Application of nanoparticles as biostimulator for growth of Digitalis ferruginea subsp. ferruginea L. under in vitro conditions

Abstract

This study examined the physiological, biochemical, ultrastructural, and cytological effects of zinc (Zn), copper (Cu), zinc oxide (ZnO), copper oxide (CuO), and titanium dioxide (TiO2) nanoparticles (NPs) on Digitalis ferruginea subsp. ferruginea L. under in vitro conditions. Germination, stomatal conductance, photosynthetic rate, chlorophyll and carotenoid content, anatomical structures and cytotoxicity were analyzed. Germination percentages were not significantly affected by NP exposure (p=0.800), although minor variations were measured between treatments. ZnO NPs at 20 µg/mL increased photosynthetic rate (6.85±1.01 µmol m⁻ 2 s⁻ 1 ), while CuO NPs at 5 µg/mL induced strong inhibitory effects (0.79±0.45 µmol m⁻ 2 s⁻ 1 ). CuO NPs at 7.5 µg/mL significantly reduced chlorophyll a and b contents (p<0.001), and CuO at 2.5 µg/mL caused a decrease in stomatal conductance (p=0.009). TEM analysis showed that lower NP concentrations preserved cell wall and chloroplast integrity, while higher doses caused thylakoid disorganization, mitochondrial swelling, and vacuolization. Cytological observations presented that CuO, TiO2, and high ZnO concentrations triggered chromosomal abnormalities, such as anaphase bridges, spindle disturbances, and chromosome fragmentation.

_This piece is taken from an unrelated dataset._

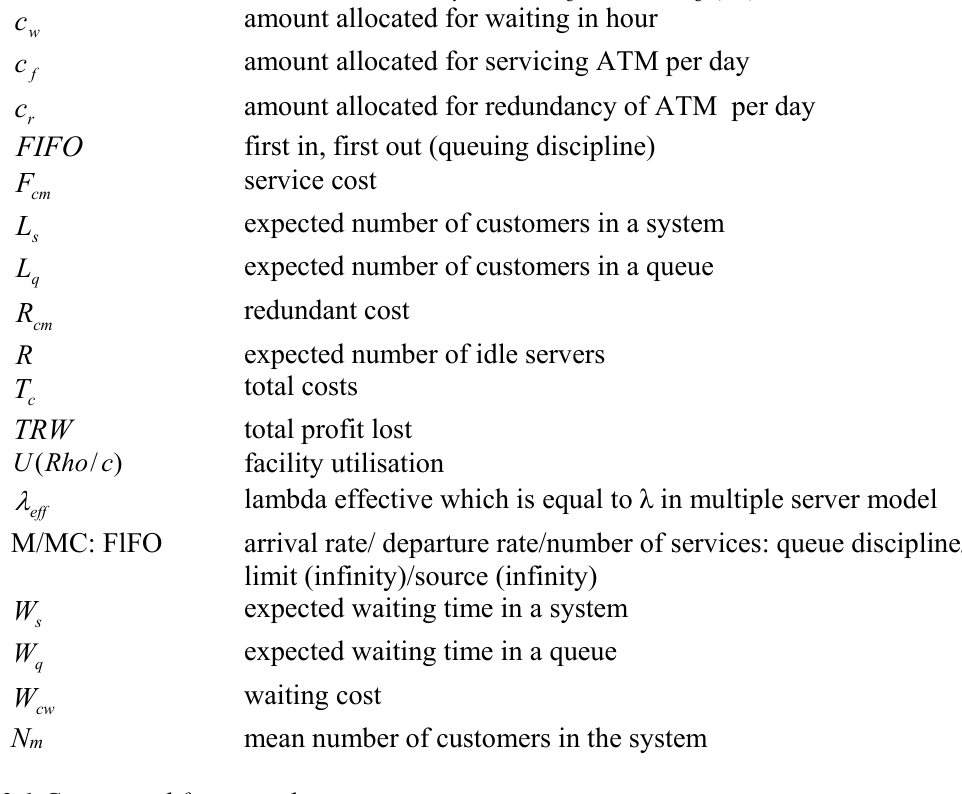
Select criteria for evaluating ATM service Determine the weight of each criterion Determine the values of the criteria using queuing model Construct a normalized decision matrix Construct a weighted normalized decision matrix Determine the ideal and negative ideal solutions Rank the banks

Root viability assays confirmed the membrane damage in CuO 2.5 µg/mL (p<0.001), while ZnO 20 µg/mL retained integrity. In conclusion, NP effects on Digitalis ferruginea subsp. ferruginea L. were dose- and type-dependent, with ZnO NPs exhibiting biostimulant properties at optimal concentrations and CuO NPs demonstrating cyto- and genotoxic effects. These findings point out the dual role of NPs as growth promoters and stress inducers, emphasizing the importance of NP exposure in plant biotechnological applications.